Stored entries
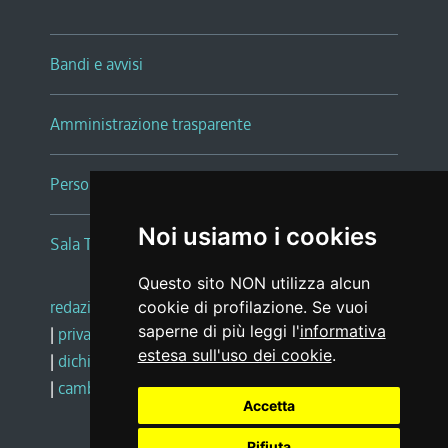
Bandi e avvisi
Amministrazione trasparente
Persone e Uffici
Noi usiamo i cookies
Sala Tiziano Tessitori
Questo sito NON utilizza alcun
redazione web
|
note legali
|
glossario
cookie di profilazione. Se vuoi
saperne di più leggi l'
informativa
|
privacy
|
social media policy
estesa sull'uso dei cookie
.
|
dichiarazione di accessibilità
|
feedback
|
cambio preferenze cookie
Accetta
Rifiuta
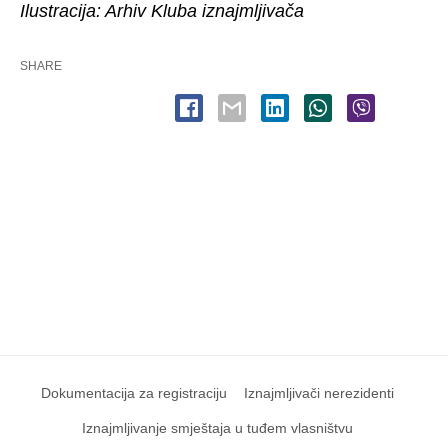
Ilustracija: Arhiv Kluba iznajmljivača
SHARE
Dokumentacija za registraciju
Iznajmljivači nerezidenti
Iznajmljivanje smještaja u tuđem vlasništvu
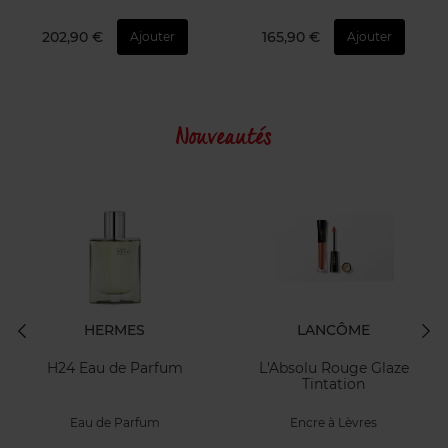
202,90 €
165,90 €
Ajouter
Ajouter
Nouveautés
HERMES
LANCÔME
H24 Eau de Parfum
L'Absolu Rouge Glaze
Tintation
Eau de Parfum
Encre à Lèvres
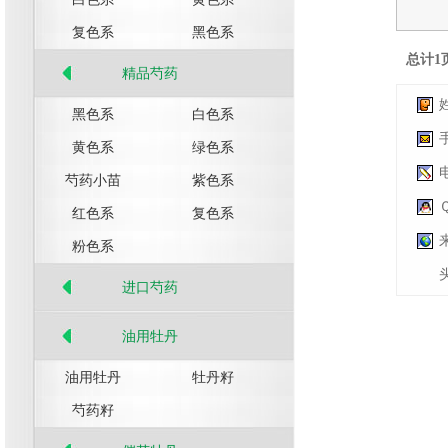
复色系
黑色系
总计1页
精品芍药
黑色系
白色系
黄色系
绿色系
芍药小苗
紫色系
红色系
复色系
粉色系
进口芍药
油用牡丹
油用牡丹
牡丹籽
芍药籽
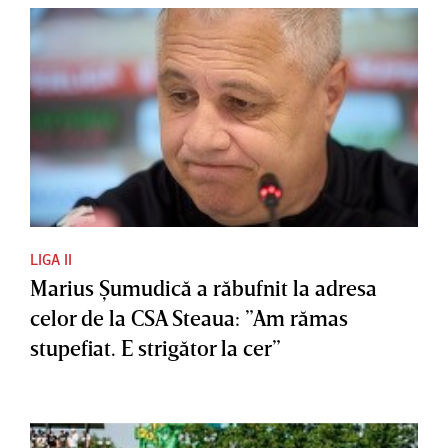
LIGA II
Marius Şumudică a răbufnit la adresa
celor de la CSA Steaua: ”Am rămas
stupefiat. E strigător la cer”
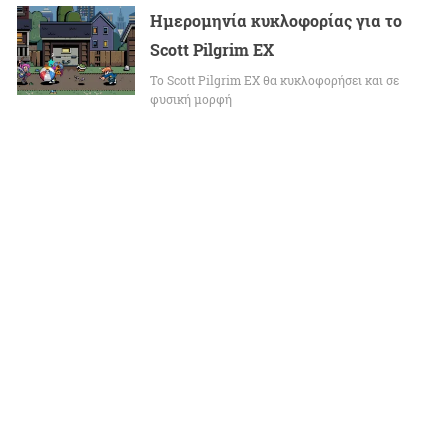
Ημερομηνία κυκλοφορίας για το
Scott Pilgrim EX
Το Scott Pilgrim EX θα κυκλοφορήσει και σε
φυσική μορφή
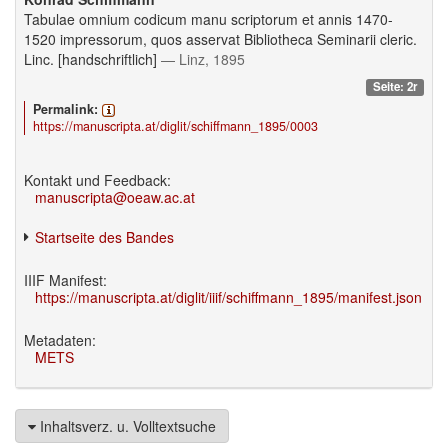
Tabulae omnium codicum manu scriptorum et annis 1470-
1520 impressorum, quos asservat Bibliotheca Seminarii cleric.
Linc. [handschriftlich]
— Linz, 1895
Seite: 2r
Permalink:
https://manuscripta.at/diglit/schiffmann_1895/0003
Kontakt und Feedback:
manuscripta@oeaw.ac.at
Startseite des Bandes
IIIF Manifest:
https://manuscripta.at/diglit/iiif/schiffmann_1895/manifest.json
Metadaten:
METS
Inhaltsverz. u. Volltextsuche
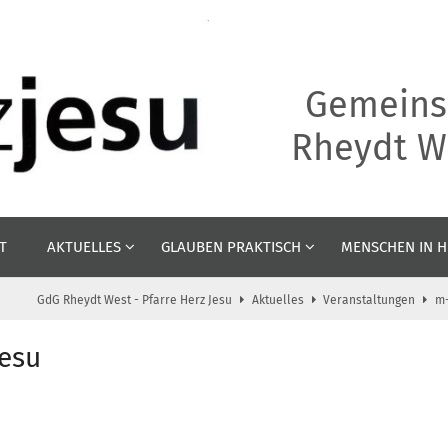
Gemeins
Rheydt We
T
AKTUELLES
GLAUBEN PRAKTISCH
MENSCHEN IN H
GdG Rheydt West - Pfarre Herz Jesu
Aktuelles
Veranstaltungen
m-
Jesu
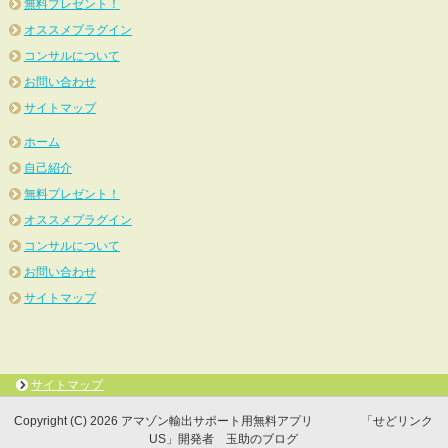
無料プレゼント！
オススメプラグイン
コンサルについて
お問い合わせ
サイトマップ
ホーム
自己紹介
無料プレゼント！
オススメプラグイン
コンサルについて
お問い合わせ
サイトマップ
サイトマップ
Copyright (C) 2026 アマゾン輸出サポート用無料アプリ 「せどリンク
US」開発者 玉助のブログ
==
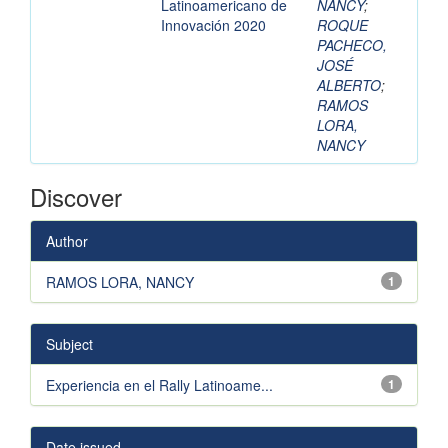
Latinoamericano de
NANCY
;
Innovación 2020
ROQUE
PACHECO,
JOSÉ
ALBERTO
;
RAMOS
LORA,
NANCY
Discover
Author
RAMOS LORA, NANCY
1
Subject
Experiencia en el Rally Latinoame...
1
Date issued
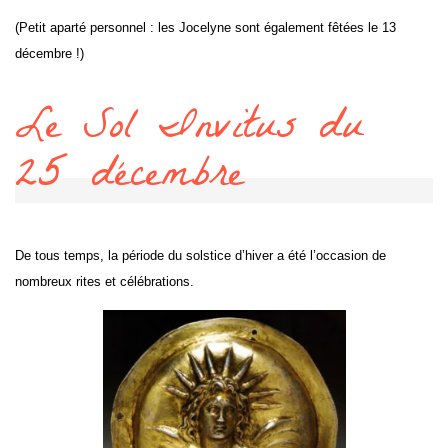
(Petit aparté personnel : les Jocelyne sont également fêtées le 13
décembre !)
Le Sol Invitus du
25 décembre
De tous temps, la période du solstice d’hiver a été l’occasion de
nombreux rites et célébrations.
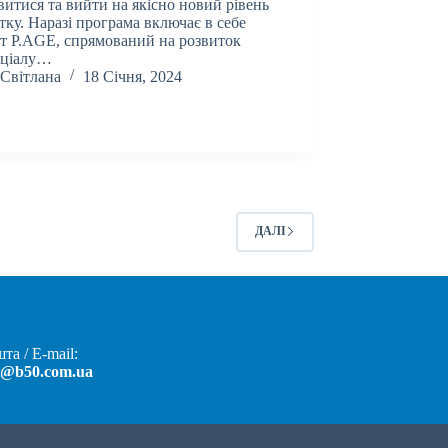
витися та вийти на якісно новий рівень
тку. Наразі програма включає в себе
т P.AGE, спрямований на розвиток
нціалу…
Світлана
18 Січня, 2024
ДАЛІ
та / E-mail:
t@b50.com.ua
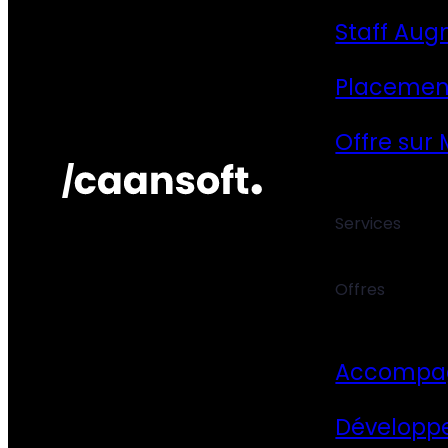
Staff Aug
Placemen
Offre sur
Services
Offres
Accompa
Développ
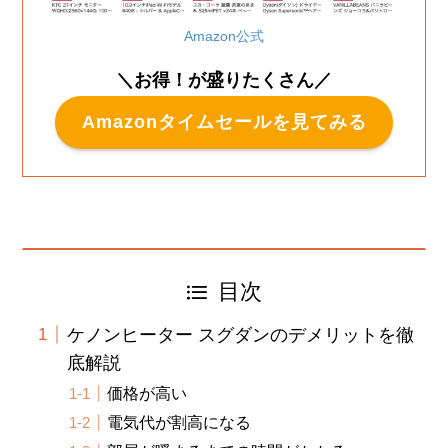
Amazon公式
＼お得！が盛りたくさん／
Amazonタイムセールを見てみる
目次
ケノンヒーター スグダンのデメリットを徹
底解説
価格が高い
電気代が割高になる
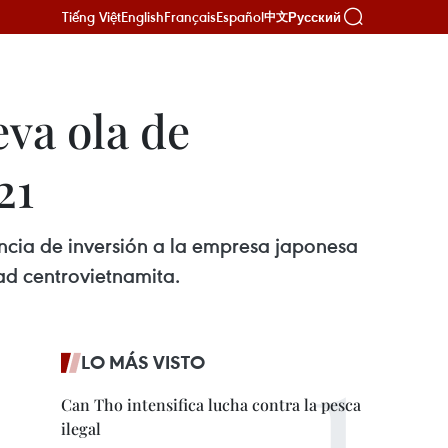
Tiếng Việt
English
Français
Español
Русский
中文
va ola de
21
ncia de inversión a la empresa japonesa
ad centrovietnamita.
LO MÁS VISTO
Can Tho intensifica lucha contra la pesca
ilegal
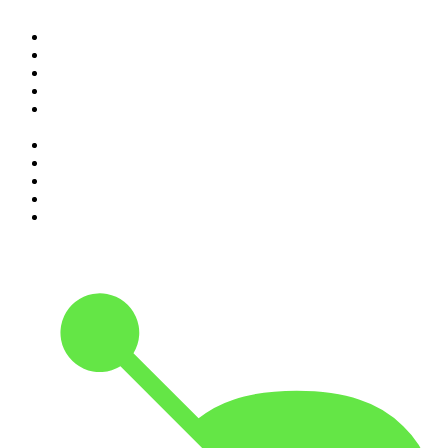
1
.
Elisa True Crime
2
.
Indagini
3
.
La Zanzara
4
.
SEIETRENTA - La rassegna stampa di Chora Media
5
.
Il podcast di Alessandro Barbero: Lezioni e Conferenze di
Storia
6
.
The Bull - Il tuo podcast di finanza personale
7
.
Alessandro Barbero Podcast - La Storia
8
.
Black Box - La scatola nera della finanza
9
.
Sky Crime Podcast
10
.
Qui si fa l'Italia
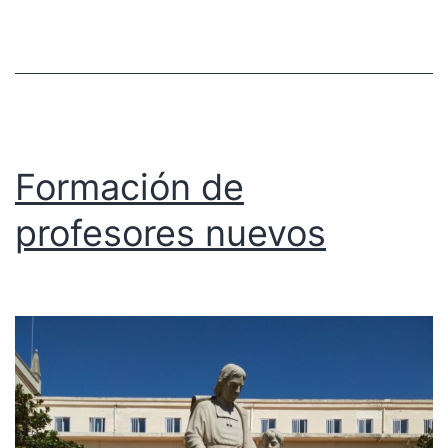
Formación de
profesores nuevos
* * *
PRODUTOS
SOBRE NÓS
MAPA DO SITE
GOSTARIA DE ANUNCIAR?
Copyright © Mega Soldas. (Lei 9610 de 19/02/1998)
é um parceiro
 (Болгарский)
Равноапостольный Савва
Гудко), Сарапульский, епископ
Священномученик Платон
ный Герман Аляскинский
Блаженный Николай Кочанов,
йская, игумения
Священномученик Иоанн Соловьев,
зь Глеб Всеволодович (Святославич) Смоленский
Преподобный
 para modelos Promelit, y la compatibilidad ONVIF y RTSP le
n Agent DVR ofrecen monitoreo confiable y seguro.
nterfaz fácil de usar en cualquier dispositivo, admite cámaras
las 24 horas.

:: Task requirements ::
For the word "Jesu", return every line of the records that holds it.

:: Exercise answer ::
GdG Rheydt West - Pfarre Herz Jesu
Jesu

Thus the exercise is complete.